Elsa
Elsa – Photograph copyright @ 2016 Mignon Naegeli
I promised you recently that I would tell you about another Elsa, not the Adamson’s lioness, but a gentle huge lady I met a few months ago.
I really like our new neighbors and their critters. The woman calls me Basquiat Bear, it makes me feel grand! Like those great beasts who hunt for salmon up in the Northwest on the Copper River.
Then, we have those cute ones, in Australia, who eat Eucalyptus leaves and otherwise sleep all day, high in the tree branches. No. Not me! Although I might sleep much more nowadays then when I was a crisp youngster, there’s no way I’d climb up a tree. After all, I have wood to conquer in my home, but it’s reachable with one step and I’m on my humans’ warm and cozy bed.
The new next-door (that is actually several hundreds of trees away from our door) people moved in with three huge dogs and one cat. Now, a few months later the family expanded to another cat, who’s oddly named after the character played by Ralph Finnes in the Harry Potter series, the actor who—in my Female’s mind—is impersonated as The English Patient. Period!

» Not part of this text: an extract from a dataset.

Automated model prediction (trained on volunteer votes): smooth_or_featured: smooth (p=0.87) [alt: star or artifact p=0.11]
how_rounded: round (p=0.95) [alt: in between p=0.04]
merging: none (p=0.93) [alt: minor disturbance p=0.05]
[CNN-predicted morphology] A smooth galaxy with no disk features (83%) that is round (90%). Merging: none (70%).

Most wonderful, in August there will be a freshling human, too. My Female will be eager to hold and “verbäbele” the new baby. That term would be used by the Lucerne–Swiss in the equivalent sense of “spoil rotten” in plain English! Do you detect the word similarity to my sometimes annoying big sister’s name? Bäbele—Annebäbi? Hm …

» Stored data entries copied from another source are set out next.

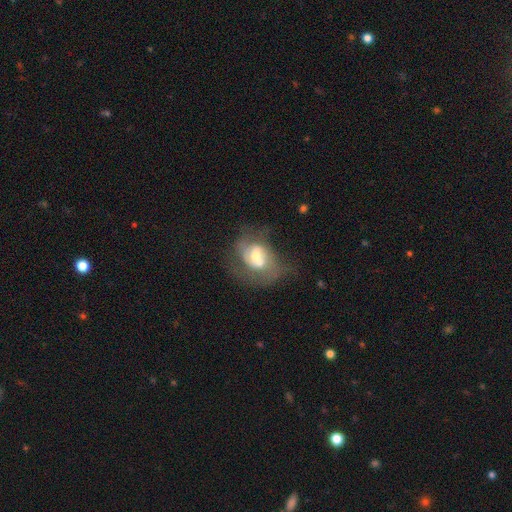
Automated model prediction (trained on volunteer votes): Smooth or featured: featured or disk — 58% (smooth — 34%)
Edge-on disk: no — 97% (yes — 3%)
Bar: no — 70% (weak — 24%)
Spiral arms: yes — 55% (no — 45%)
Bulge size: moderate — 62% (small — 24%)
Merging: merger — 49% (none — 21%)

Fact is, for once, this much younger couple isn’t intimidated by age, including me, Methuselah (in dog years I now have reached the same age as my Female). Elderly is one of the dreaded definitions, we hate to be branded with. We are not alone. Actresses undergo horrible deformations as soon as they reach their thirties to look younger. Career oriented men don rags resembling half-digested carcasses on their head. Look at a presidential candidate who, by his looks plus his lack of manners, seems to become a favorite of the not so smart innocents.
The young couple went to an out-of-town family affair this weekend, leaving their pack in the hands of a gentle woman, a coworker of the woman neighbor. Things must have gone well until Saturday morning, when the sitter let the gang out into the fenced backyard while she proceeded with her morning toilette.

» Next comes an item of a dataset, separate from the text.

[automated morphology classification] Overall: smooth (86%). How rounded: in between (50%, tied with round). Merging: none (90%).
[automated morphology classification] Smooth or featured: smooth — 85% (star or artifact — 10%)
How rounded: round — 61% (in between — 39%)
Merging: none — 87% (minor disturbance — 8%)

Around 9:30 AM our phone rang: ELSA IS MISSING!
Amazing how fast my Female can jump out of bed, if it comes to a dog emergency. While the Wolfman searched the ridge with Annebäbi, the Female jumped into the dog car, shouting “Elsa” in German.
The lovely women of Indian and Portugese descent was close to a heart attack, ready to interrupt a wedding ceremony in New Jersey. The Female managed to calm her down momentarily and took off to a detour around the woods where they live. Despite stopping at every barking sound, she didn’t spot the gorgeous, docile pit pull. Only when she turned around at the dead end on the other side of the property, she heard two Shepard dogs going crazy in the yard adjacent to their driveway.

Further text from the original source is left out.